Noah Tsika is Assistant Professor of Media Studies at Queens College, City University of New York. Among his books are Nollywood Stars and Pink 2.0.
Presentation 3 by Steven Capsuto
Revisiting Alternate Channels
Steven Capsuto is now preparing a revised edition of his acclaimed book Alternate Channels: an activist history of lesbian and gay images in 20th-century broadcasting. The book also documents prime-time bisexual and transgender characters, though these were exceedingly scarce in that era.
Alternate Channels draws on the author’s interviews with TV producers, script writers, show runners, and pioneering lesbian and gay activists, as well as network censors’ notes, and documentation of Religious Right crusades against queer visibility.

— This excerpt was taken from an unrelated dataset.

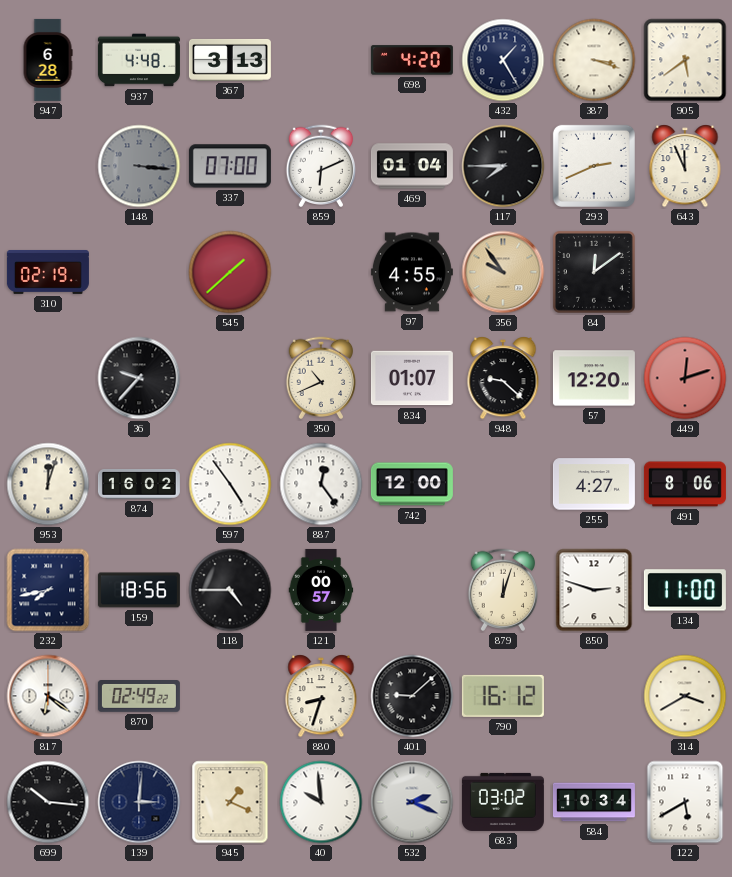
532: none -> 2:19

While preparing the book, Steven also collected notes on more than 4,000 relevant broadcasts dating from 1930 to 2000. He contextualizes the on-air depictions within the changing status of sexual minorities in American culture over those 70 years.
Steven Capsuto is an independent scholar who presents video-illustrated lectures about American television’s portrayal of LGBT lives. His book on that subject, Alternate Channels, was a semi-finalist for the Stonewall Book Award in 2001. He began researching queer television images in the 1980s while volunteering at a crisis hotline. Many of the callers were suicidal gay teens who had built their self-image on the grim depictions seen on television at that time. Steven has contributed media-history articles to periodicals and reference books, has presented papers at academic conferences in several countries, and served on the research teams for documentaries seen on PBS and Bravo cable. He was the head archivist of the GLBT Archives of Philadelphia from 1997 to 2003. In his day job, he is a translator. He recently translated Manuel Ángel Soriano’s book Homophobia in 1970s Spain into English for the Egales publishing company.